La fontanela (anterior y posterior) es una característica anatómica del cráneo humano infantil que comprende cualquiera de las brechas membranosas suaves (suturas) entre los huesos craneales que forman la calvaria de un feto o un bebé. Las fontanelas permiten un rápido estiramiento y deformación del neurocráneo a medida que el cerebro se expande más rápido de lo que puede crecer el hueso circundante, dando lugar a una mayor expansión craneal y durante mayor tiempo que determinarían la conservación de los caracteres infantiles, conocida como neotenia, e impulsando a su vez duración de la gestación y altricialidad en humanos en comparación con otras especies, como el chimpancé, cuyas suturas sellan mucho antes teniendo, además, una mayor gestación en términos relativos (que no absolutos) con nuestra especie. Es más, probablemente hablemos de un rasgo relativamente reciente pues no está presente en otras especies homininas, como Austrolopithecus africanus.
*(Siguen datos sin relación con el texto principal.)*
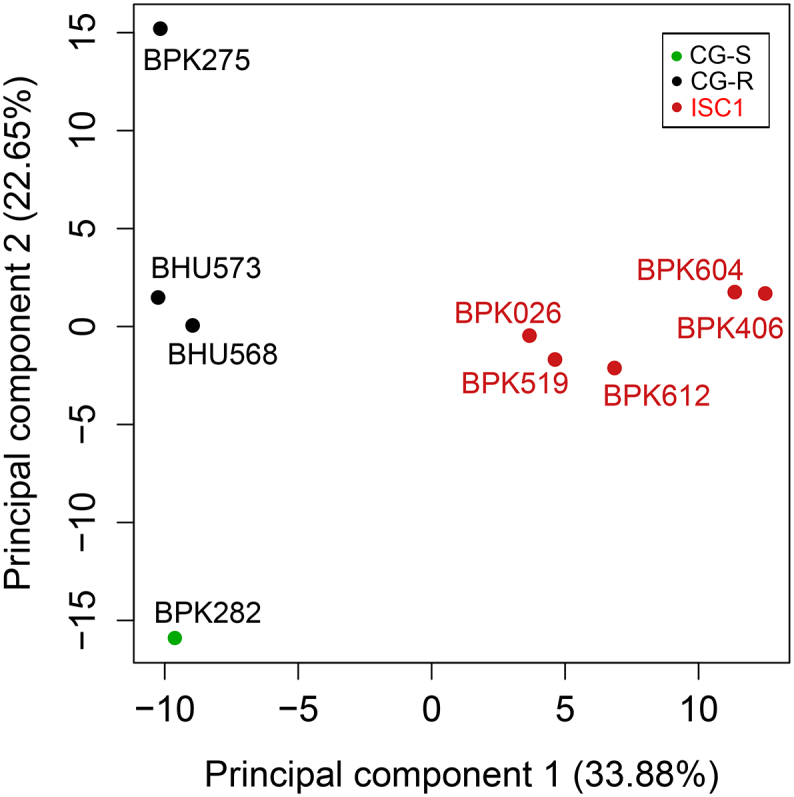
Principal component analysis of the metabolic profiles of the 5 Leishmania donovani ISC1 isolates and 4 CG strains in this study. This analysis was based on the quantitative measurements of all 290 putatively identified metabolites. In this PCA plot, average values are shown for each strain based on four biological replicates. For each principal component, the proportion of variation of the total dataset it explains is mentioned.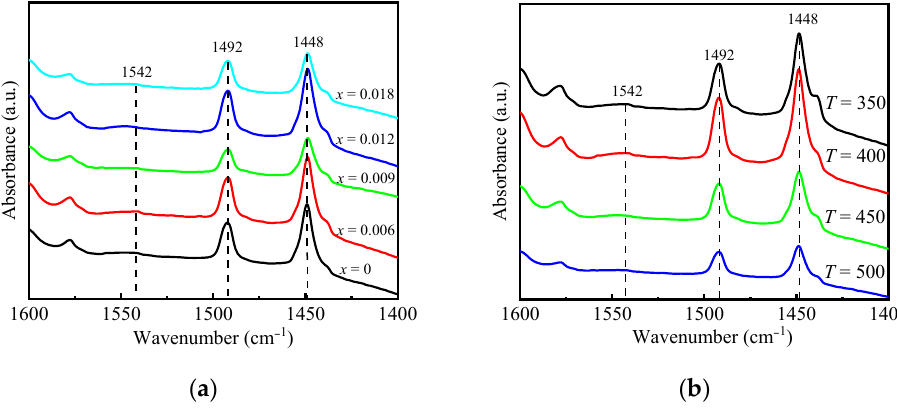
Figure 4. Py-IR spectra of ( a ) AlP 1.1 Zr x -400 and ( b ) AlP 1.1 Zr 0.012 - T samples.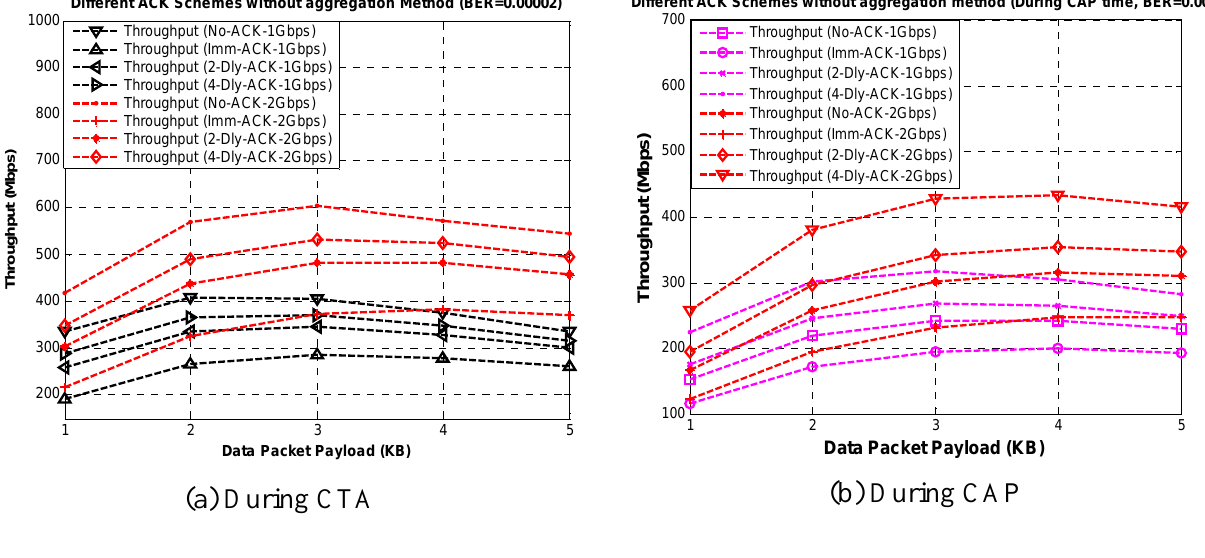
Figure 12. Throughput versus payload size with different ACK policies with aggregation during CTA and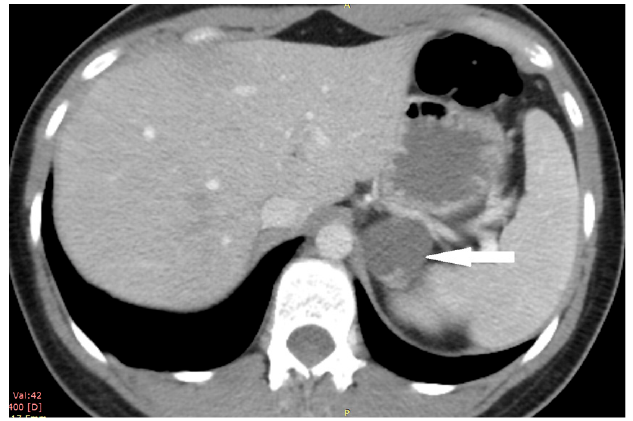
Figure 8. Adrenal lymphangioma. Abdomen CT, transverse cross-section, after eight years.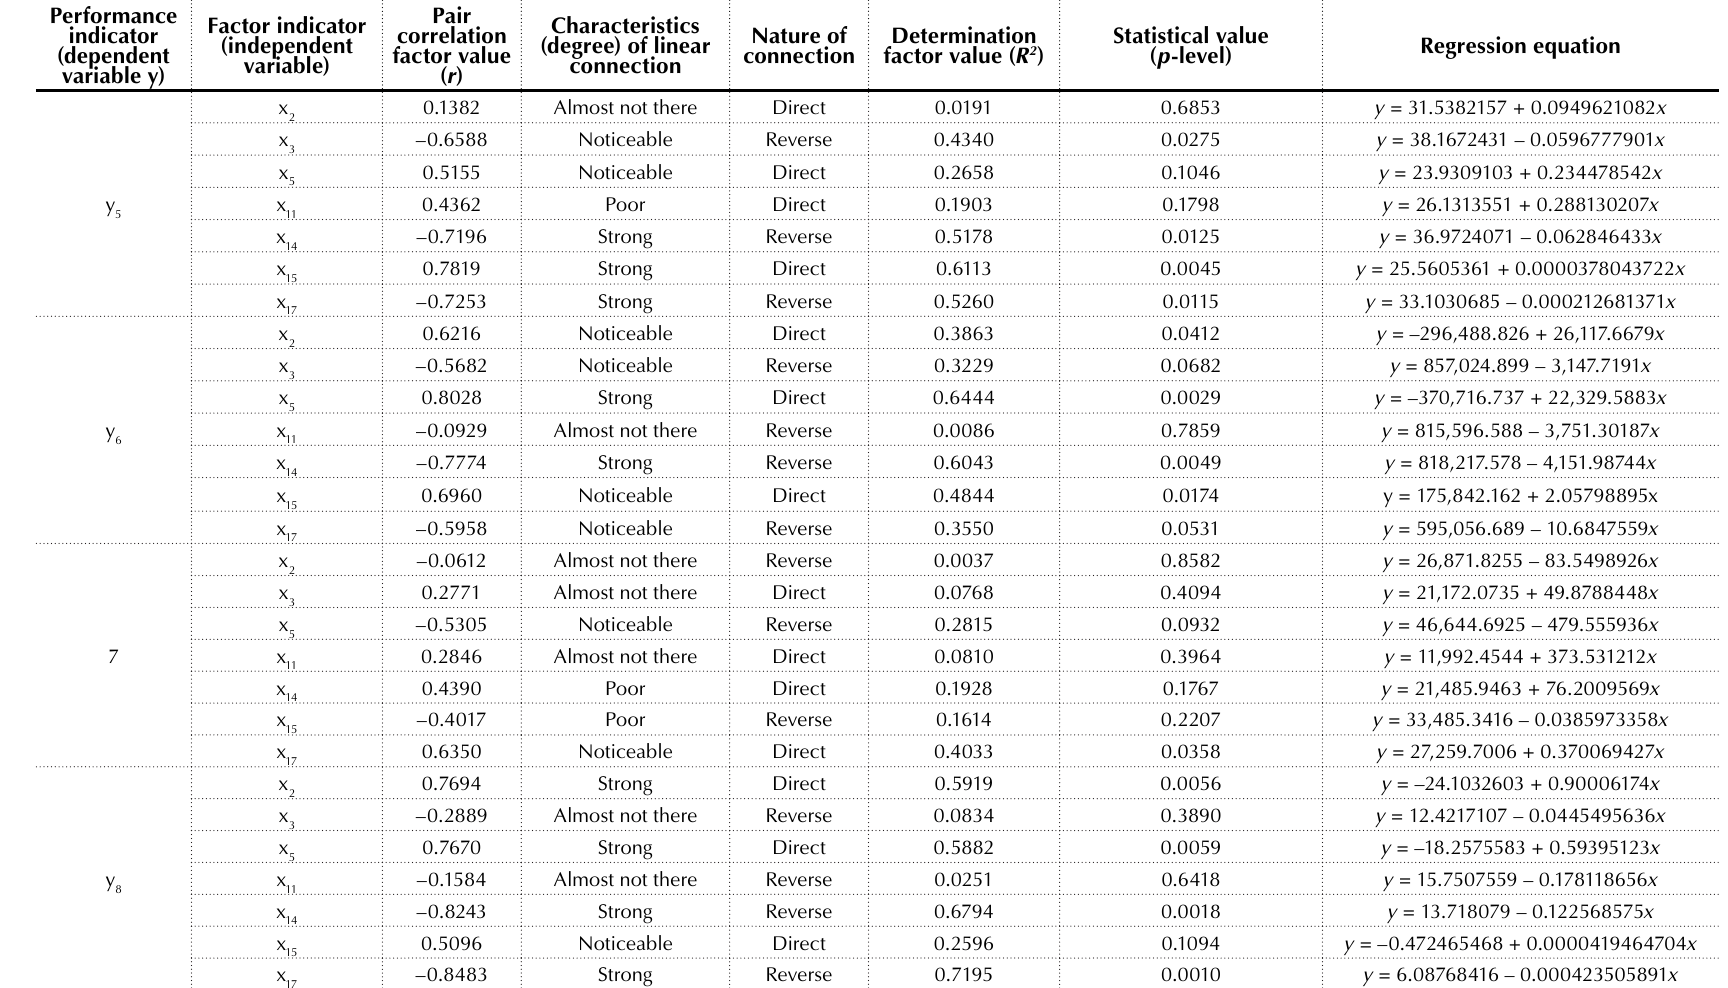
Table 4A (cont.). The nature and value of influence of foreign banking indicators (factors) on the indicators of financial and economic security of Ukraine (indicators under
De hecho, se cree que la gestación en humanos es más corta que la mayoría de los otros primates de tamaño comparable. La duración de la gestación en humanos es de 266 días, u ocho días menos que los nueve meses, y se cuenta desde el primer día del último período menstrual de la mujer. Durante la gestación, las madres deben soportar el coste metabólico del crecimiento de los tejidos tanto de sí mismas como del feto, así como la tasa metabólica cada vez mayor del feto en crecimiento. Los datos comparativos de mamíferos no primates y primates sugieren que existe una restricción metabólica sobre cuán grande y energéticamente costoso puede crecer un feto antes de que deba abandonar el cuerpo de la madre y, probablemente, este período de gestación más corto sea una adaptación para garantizar la supervivencia de la madre y el niño porque conduce a la altricialidad o dependencia postnatal.
En definitiva, el cerebro y el tamaño corporal neonatales han aumentado en el linaje hominino, y la inversión materna humana es mayor de lo esperado para un primate de nuestra masa corporal. La hipótesis del dilema obstétrico sugiere que para poder tener un parto exitoso, el bebé debe nacer cada vez más pronto, haciendo que el niño sea cada vez más prematuro en su desarrollo y que esta sea una (de las muchas claves) por las cuales nuestro potencial como especie ha alcanzado las cotas que conocemos. Que nos ha hecho dependientes del mundo social que nos rodea, vulnerables eso sí, pero que a través de la pleiotropía antagónica se premiera también la juventud extendida y un mayor tiempo para madurar, para aprender y equivocarnos, más sensibles a la construcción de nuestras propias pautas y a los nichos culturales, y que, siendo así, yo no vería un dilema.